## ZIEL DER ÜBUNG
Gib aus den Datensätzen unten alles von der Zeile mit „phylum: Chordata“ bis hinunter zum Ende der Datensätze Zeichen für Zeichen wieder, diese Zeile eingeschlossen.

## MATERIAL

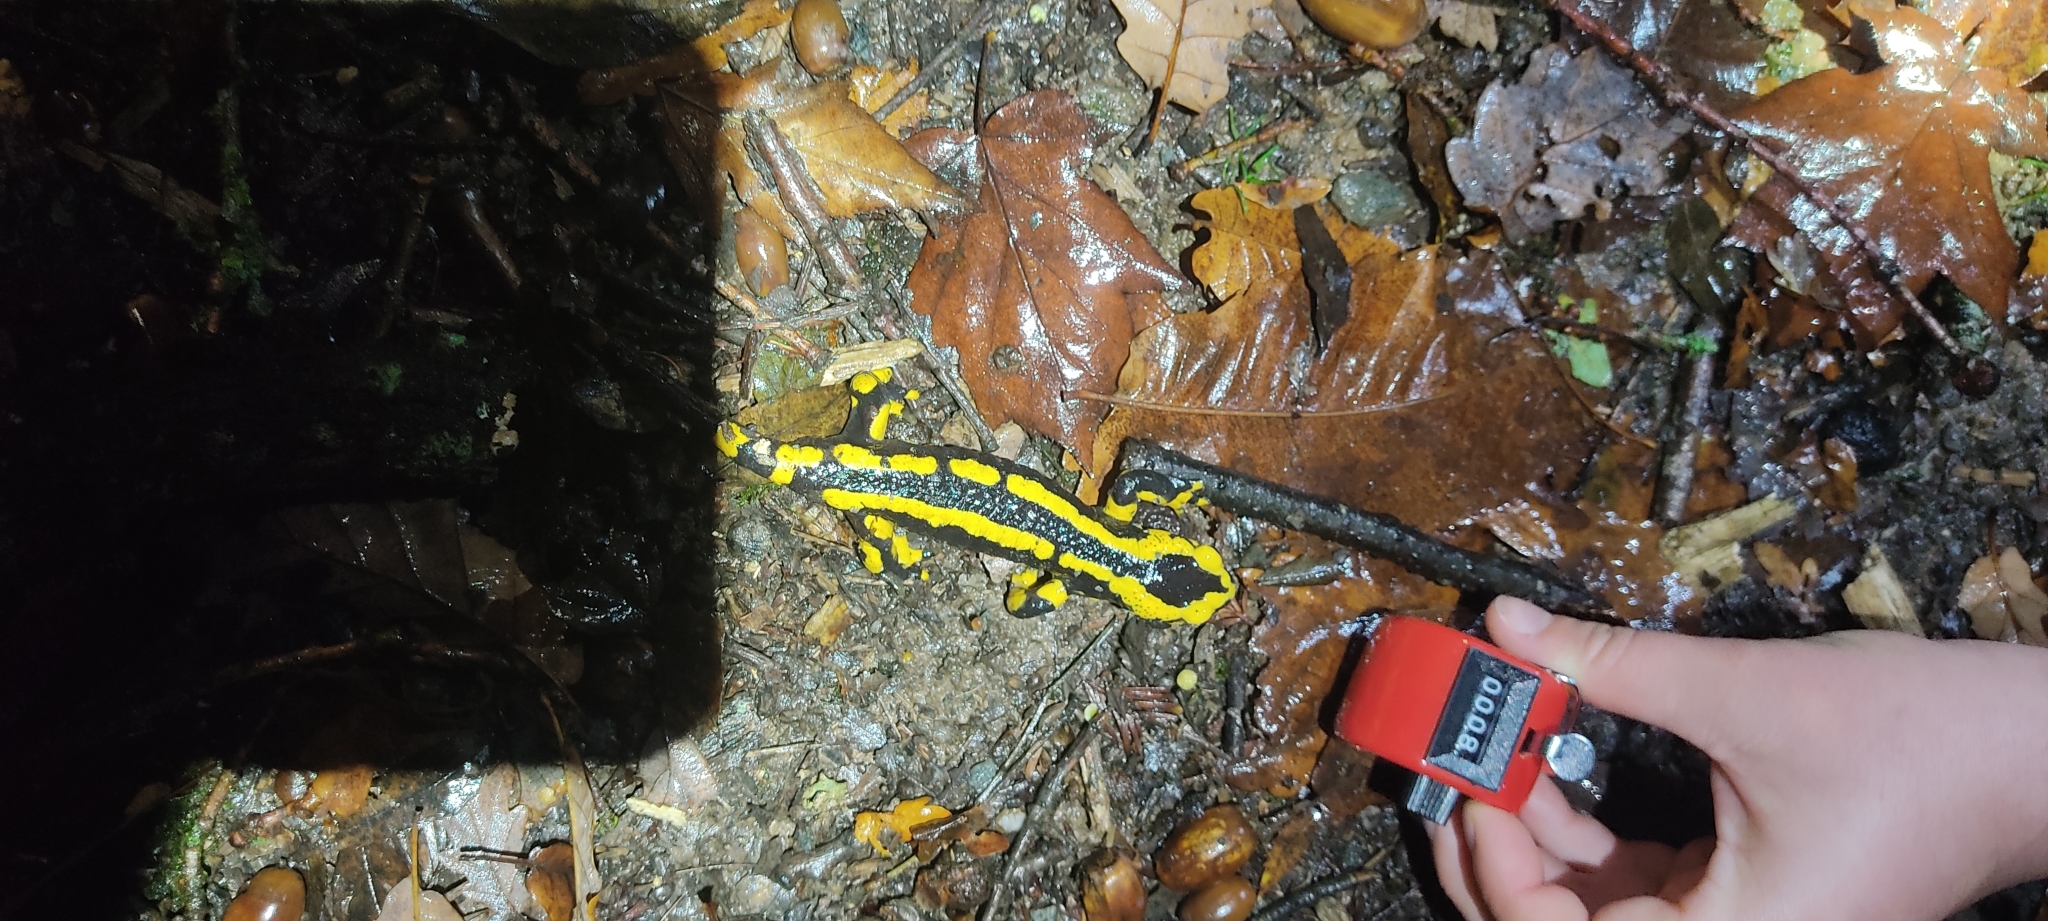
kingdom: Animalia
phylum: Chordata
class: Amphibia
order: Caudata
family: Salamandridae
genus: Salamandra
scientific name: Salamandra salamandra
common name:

## LÖSUNG
phylum: Chordata
class: Amphibia
order: Caudata
family: Salamandridae
genus: Salamandra
scientific name: Salamandra salamandra
common name:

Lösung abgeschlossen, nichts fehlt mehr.